## [İstenenler]
(a) Metin bölümüyle örtüşüp örtüşmediklerine bakarak şu ifadelere evet ya da hayır deyin ve her biri için karara dayanak olan sözleri metinden aynen aktarın: (i) Haine merhamet göstermek mazluma ihanettir. (ii) Almanya, FETÖ'cülerin iltica taleplerini reddetmektedir. (iii) Bunların hakkından hukuken gelmek gereksizdir.
(b) Metin bölümüne göre caniye hoşgörü göstermek neye karşı işlenmiş bir cinayettir?

## [Metin Bölümü]
────────────────────
Devletin her kademesine sızıp, iç savaş ve parçalanmanın şartlarını aşıladır. Bunlar iffetsizliğe kucak atan, vaiz geçinip vandallara bile taş çıkartan aklını ve ruhunu kaybetmiş FETÖ terör örgütünün uşaklarıdır. Bunların hakkından hukuken gelmek vaciptir. Hatırlıymış, tanınıyormuş, arkası kaviymiş, sırtı pekmiş... Bırakınız bu safsataları, geçiniz bu bayat taktikleri. Haine merhamet, mazluma ihanettir. Caniye hoşgörü, masumiyete karşı işlenmiş cinayettir. Türkiye düşmanlarına acınırsa, çok geçmez, fazla sürmez acınacak hale aziz Türk milleti düşer. Pensilvanyalı barbarın kirli oyuncuları varmış, kaç yazar? Destekçileri arasında pek çok ülke varmış, ne çıkar? ABD yediriyor, içeriyor, Almanya FETÖ'cülerin iltica taleplerini kabul ediyormuş, ne fark eder? Kahraman Türk neslinin ateşe kök söktüren kuvvetli nefesi, bunları yerle bir etmeye yeterlidir.
────────────────────
## [Verilen Öğeler]

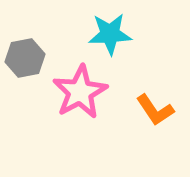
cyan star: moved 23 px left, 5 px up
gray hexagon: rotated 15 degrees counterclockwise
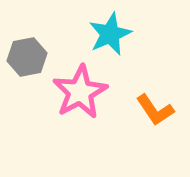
cyan star: rotated 21 degrees counterclockwise
gray hexagon: moved 2 px right, 1 px up
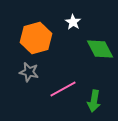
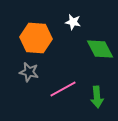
white star: rotated 21 degrees counterclockwise
orange hexagon: rotated 20 degrees clockwise
green arrow: moved 3 px right, 4 px up; rotated 15 degrees counterclockwise
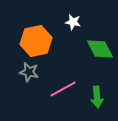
orange hexagon: moved 3 px down; rotated 16 degrees counterclockwise
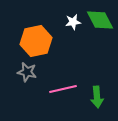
white star: rotated 21 degrees counterclockwise
green diamond: moved 29 px up
gray star: moved 2 px left
pink line: rotated 16 degrees clockwise
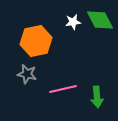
gray star: moved 2 px down
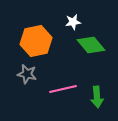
green diamond: moved 9 px left, 25 px down; rotated 12 degrees counterclockwise
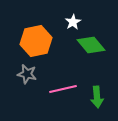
white star: rotated 21 degrees counterclockwise
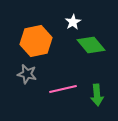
green arrow: moved 2 px up
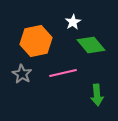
gray star: moved 5 px left; rotated 18 degrees clockwise
pink line: moved 16 px up
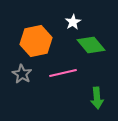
green arrow: moved 3 px down
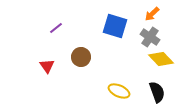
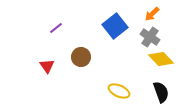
blue square: rotated 35 degrees clockwise
black semicircle: moved 4 px right
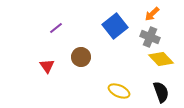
gray cross: rotated 12 degrees counterclockwise
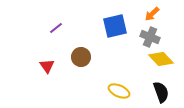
blue square: rotated 25 degrees clockwise
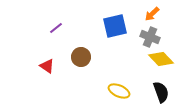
red triangle: rotated 21 degrees counterclockwise
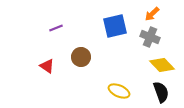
purple line: rotated 16 degrees clockwise
yellow diamond: moved 1 px right, 6 px down
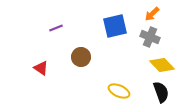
red triangle: moved 6 px left, 2 px down
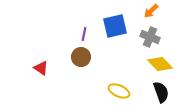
orange arrow: moved 1 px left, 3 px up
purple line: moved 28 px right, 6 px down; rotated 56 degrees counterclockwise
yellow diamond: moved 2 px left, 1 px up
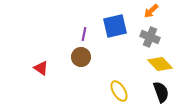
yellow ellipse: rotated 35 degrees clockwise
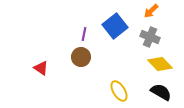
blue square: rotated 25 degrees counterclockwise
black semicircle: rotated 40 degrees counterclockwise
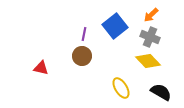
orange arrow: moved 4 px down
brown circle: moved 1 px right, 1 px up
yellow diamond: moved 12 px left, 3 px up
red triangle: rotated 21 degrees counterclockwise
yellow ellipse: moved 2 px right, 3 px up
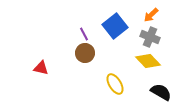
purple line: rotated 40 degrees counterclockwise
brown circle: moved 3 px right, 3 px up
yellow ellipse: moved 6 px left, 4 px up
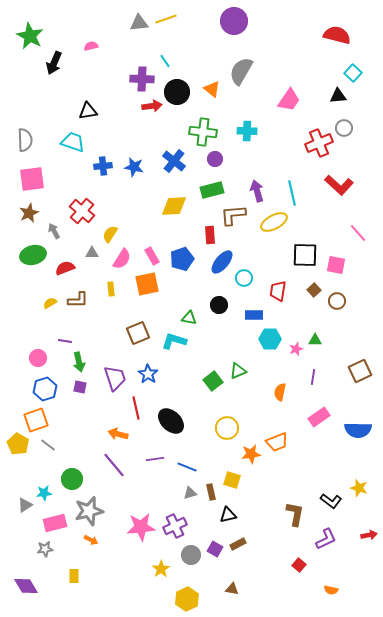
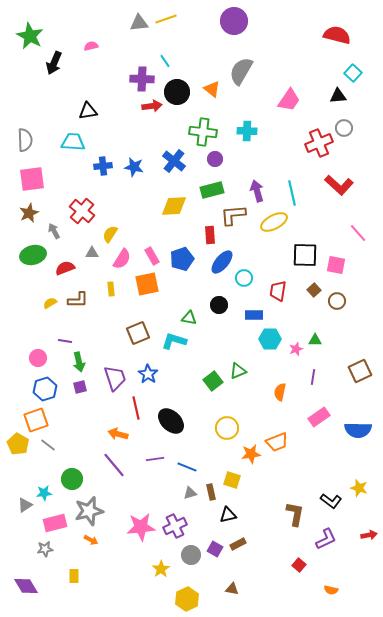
cyan trapezoid at (73, 142): rotated 15 degrees counterclockwise
purple square at (80, 387): rotated 24 degrees counterclockwise
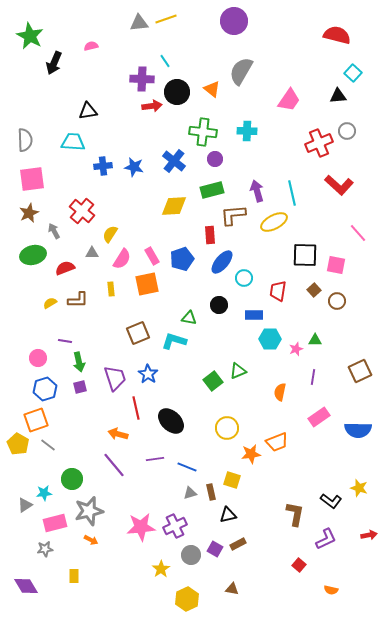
gray circle at (344, 128): moved 3 px right, 3 px down
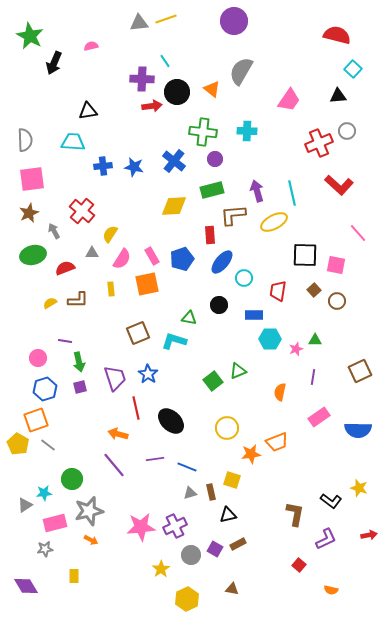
cyan square at (353, 73): moved 4 px up
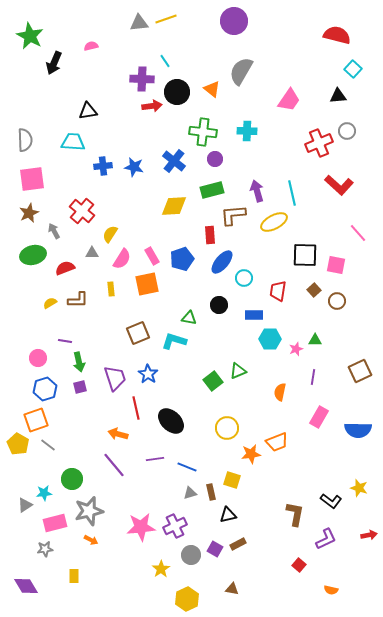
────────────────────
## [Çözümler]
(a)
(i) Evet: "Haine merhamet, mazluma ihanettir."
(ii) Hayır: "Almanya FETÖ'cülerin iltica taleplerini kabul ediyormuş"
(iii) Hayır: "Bunların hakkından hukuken gelmek vaciptir."

(b) Masumiyete karşı.